Les grands projets (Noor Ouarzazate, Tarfaya, Midelt, Boujdour…) s’inscrivent dans une démarche de sécurité nationale, de diplomatie énergétique et de positionnement sur les marchés régional et européen. Le Maroc participe également à des projets d’interconnexion avec l’Europe (Espagne–Portugal) et l’Afrique de l’Ouest (via le Nigeria). L’objectif est double : sécuriser son approvisionnement et exporter de l’électricité verte ainsi que de l’hydrogène vert. Le document évoque le Corridor Sud de l’hydrogène comme initiative clé des relations entre le Maroc et l’UE.

**Formation : un déficit majeur malgré des efforts visibles**

L’analyse révèle que le Maroc souffre d’un manque significatif de compétences techniques dans les secteurs de l’énergie et du transport (conception, ingénierie, maintenance et innovation). Le projet “Big Data for Labour Market Intelligence” place le Royaume parmi les pays ayant une forte demande en compétences vertes dans l’électricité et la construction.

Néanmoins, une initiative marocaine, Masen Talents Campus, fait figure d’exception, étant un centre de formation spécialisé dans les énergies renouvelables. Malgré cela, l’offre reste en deçà des besoins. Ce déficit de main-d’œuvre qualifiée peut constituer un frein à la transition énergétique, malgré les ambitions affichées.

**Le Maroc face au grand défi régional : investir 4,2% du PIB d’ici 2040**

Pour aligner la région avec des pays émergents comparables, l’Afrique du Nord doit investir 38 milliards USD par an, soit 4,2% du PIB régional. Pour le Maroc, cela nécessite de plus que tripler son effort actuel (1,2% à 4%) afin de maintenir l’attractivité pour le secteur privé par une augmentation significative de l’investissement public tout en évitant une pression excessive sur la dette publique.

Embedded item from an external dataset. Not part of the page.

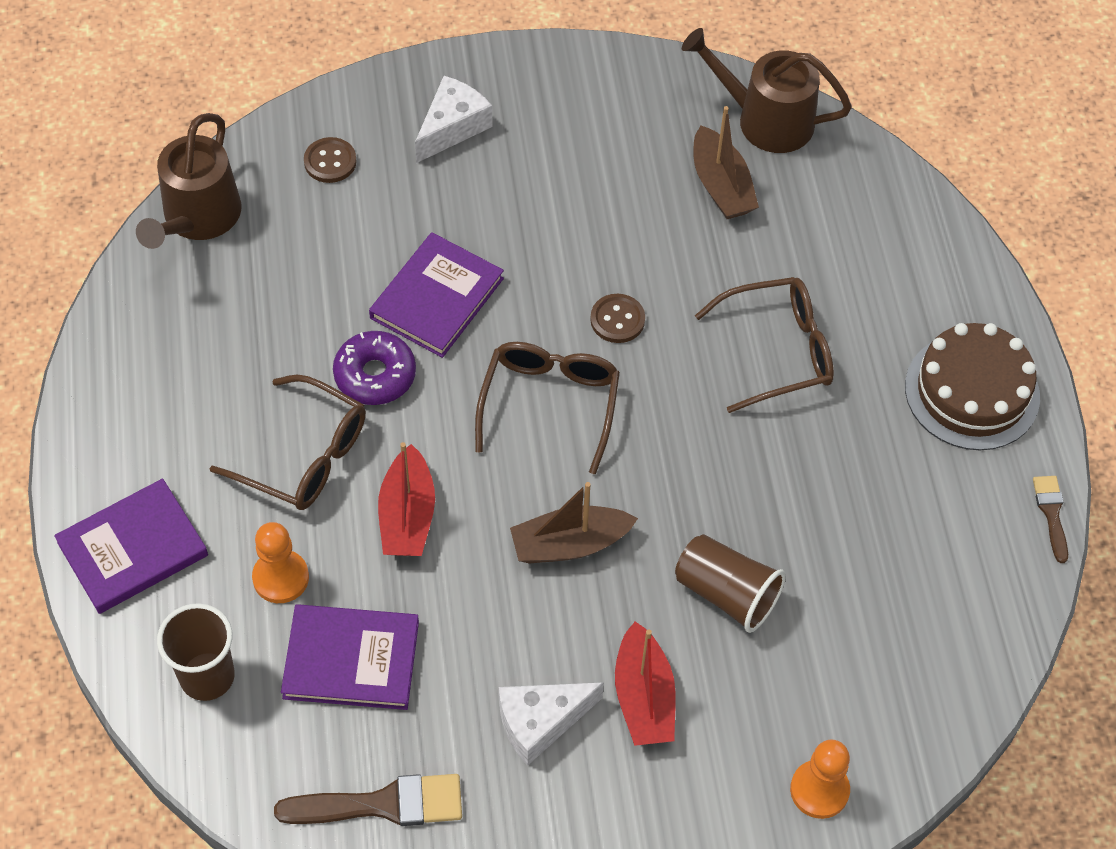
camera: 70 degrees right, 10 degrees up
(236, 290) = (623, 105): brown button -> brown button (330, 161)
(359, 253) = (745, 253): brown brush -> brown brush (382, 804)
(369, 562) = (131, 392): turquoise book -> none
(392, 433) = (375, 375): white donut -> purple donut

**Le Maroc, un « hub » infrastructurel, mais encore dépendant des financements privés**

En conclusion, le rapport de l’OCDE considère que le Maroc présente une attractivité exceptionnelle pour le capital privé, exerce un leadership africain en matière de rail et dans certaines infrastructures énergétiques, possède une vision stratégique claire (logistique, énergie, connectivité), dispose d’un cadre juridique PPP performant et aspire à une intégration européenne (énergie, hydrogène).

Cependant, le Royaume endure un faible effort public d’investissement (1,2% du PIB), un déficit de compétences techniques, une forte dépendance aux financements extérieurs et le risque d’inégalités territoriales (le Sud et l’Oriental étant moins intégrés).

Il risque également de devenir tributaire de la conjoncture européenne, d’encourir un futur poids financier dû aux PPP, de souffrir d’une insuffisante régionalisation (absence d’un plan directeur nord-africain) et d’un retard en matière de formation pouvant entraver la transition énergétique. Pour viser une transformation structurelle durable, le Maroc devra accroître son investissement public ; former massivement dans l’énergie et le transport ; réduire sa dépendance à l’égard des triangles financiers Europe/privé ; intégrer davantage les régions délaissées et renforcer la gouvernance ainsi que la qualité du suivi des PPP.